Top of Supplied entries

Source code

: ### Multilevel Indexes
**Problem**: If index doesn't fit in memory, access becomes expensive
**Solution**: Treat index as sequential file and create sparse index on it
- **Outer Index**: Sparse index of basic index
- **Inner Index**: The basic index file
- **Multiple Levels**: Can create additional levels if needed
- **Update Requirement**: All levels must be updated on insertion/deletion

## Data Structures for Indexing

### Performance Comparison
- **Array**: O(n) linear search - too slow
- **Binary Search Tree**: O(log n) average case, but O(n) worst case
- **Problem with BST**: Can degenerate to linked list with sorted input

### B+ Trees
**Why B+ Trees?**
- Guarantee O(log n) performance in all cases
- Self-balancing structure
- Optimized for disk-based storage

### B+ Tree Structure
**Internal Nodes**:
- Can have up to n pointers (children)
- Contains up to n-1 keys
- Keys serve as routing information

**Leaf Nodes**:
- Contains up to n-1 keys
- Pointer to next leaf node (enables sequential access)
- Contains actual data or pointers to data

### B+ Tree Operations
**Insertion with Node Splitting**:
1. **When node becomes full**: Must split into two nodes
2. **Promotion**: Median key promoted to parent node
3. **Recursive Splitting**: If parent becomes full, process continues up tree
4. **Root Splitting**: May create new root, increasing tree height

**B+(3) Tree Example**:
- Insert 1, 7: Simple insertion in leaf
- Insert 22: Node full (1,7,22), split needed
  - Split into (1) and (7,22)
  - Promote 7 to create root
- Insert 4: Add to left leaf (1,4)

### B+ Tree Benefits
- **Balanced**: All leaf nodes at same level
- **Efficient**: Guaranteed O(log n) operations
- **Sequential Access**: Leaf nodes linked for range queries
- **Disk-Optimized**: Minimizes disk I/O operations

Bottom of Supplied entries
Top of Supplied entries

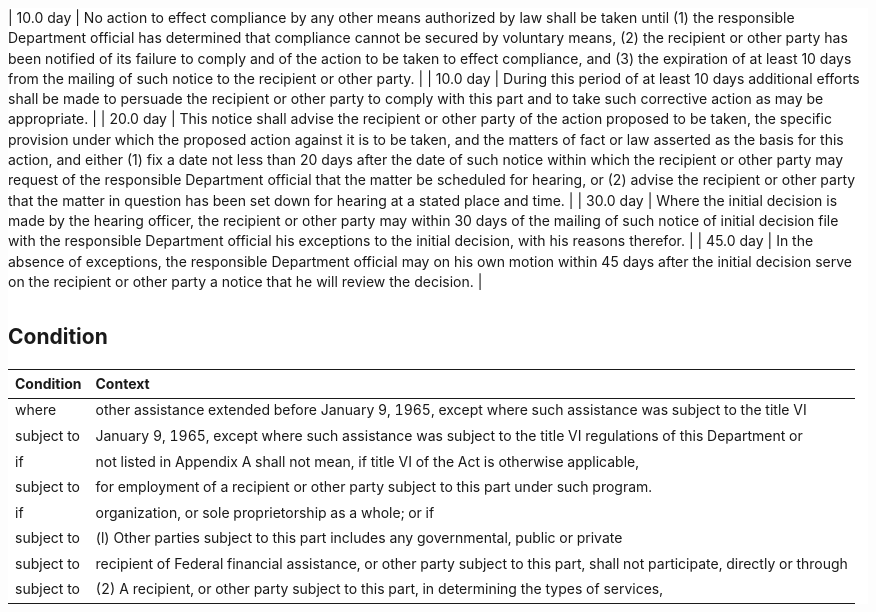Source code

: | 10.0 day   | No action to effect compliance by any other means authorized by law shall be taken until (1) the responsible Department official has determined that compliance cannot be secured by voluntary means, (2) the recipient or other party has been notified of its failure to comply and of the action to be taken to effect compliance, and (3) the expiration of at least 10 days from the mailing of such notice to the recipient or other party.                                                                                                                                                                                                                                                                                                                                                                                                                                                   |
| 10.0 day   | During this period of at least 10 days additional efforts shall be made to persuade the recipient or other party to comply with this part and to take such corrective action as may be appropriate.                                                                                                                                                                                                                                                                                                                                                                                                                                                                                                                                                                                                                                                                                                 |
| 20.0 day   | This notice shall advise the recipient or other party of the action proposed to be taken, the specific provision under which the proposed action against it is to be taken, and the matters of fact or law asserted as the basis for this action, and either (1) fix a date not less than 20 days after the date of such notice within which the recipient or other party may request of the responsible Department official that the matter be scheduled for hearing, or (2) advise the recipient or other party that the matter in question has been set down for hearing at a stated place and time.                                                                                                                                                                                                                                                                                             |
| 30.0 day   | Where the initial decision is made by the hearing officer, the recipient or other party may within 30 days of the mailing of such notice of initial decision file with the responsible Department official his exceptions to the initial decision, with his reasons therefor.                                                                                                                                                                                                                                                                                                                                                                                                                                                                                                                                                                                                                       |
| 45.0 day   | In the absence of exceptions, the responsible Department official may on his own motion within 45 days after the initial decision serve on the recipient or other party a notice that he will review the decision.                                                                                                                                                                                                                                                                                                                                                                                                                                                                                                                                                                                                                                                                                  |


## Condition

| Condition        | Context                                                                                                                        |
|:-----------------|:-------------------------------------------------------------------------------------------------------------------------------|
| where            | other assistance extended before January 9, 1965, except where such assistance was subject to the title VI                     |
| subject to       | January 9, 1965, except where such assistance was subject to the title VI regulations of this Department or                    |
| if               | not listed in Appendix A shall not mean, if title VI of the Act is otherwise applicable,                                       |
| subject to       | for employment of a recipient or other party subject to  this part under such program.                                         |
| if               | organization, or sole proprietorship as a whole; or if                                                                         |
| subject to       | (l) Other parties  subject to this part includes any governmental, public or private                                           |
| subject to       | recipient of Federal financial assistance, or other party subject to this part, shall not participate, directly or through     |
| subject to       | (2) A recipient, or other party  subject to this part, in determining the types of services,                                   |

Bottom of Supplied entries

§ **Exercise aim**
Please write out the data again, starting with the line containing "### Performance Comparison" and going on through the line containing "- **Disk-Optimized**: Minimizes". Swap "routing" for "navigation" and leave everything else unchanged.

§ **Response**
### Performance Comparison
- **Array**: O(n) linear search - too slow
- **Binary Search Tree**: O(log n) average case, but O(n) worst case
- **Problem with BST**: Can degenerate to linked list with sorted input

### B+ Trees
**Why B+ Trees?**
- Guarantee O(log n) performance in all cases
- Self-balancing structure
- Optimized for disk-based storage

### B+ Tree Structure
**Internal Nodes**:
- Can have up to n pointers (children)
- Contains up to n-1 keys
- Keys serve as navigation information

**Leaf Nodes**:
- Contains up to n-1 keys
- Pointer to next leaf node (enables sequential access)
- Contains actual data or pointers to data

### B+ Tree Operations
**Insertion with Node Splitting**:
1. **When node becomes full**: Must split into two nodes
2. **Promotion**: Median key promoted to parent node
3. **Recursive Splitting**: If parent becomes full, process continues up tree
4. **Root Splitting**: May create new root, increasing tree height

**B+(3) Tree Example**:
- Insert 1, 7: Simple insertion in leaf
- Insert 22: Node full (1,7,22), split needed
  - Split into (1) and (7,22)
  - Promote 7 to create root
- Insert 4: Add to left leaf (1,4)

### B+ Tree Benefits
- **Balanced**: All leaf nodes at same level
- **Efficient**: Guaranteed O(log n) operations
- **Sequential Access**: Leaf nodes linked for range queries
- **Disk-Optimized**: Minimizes disk I/O operations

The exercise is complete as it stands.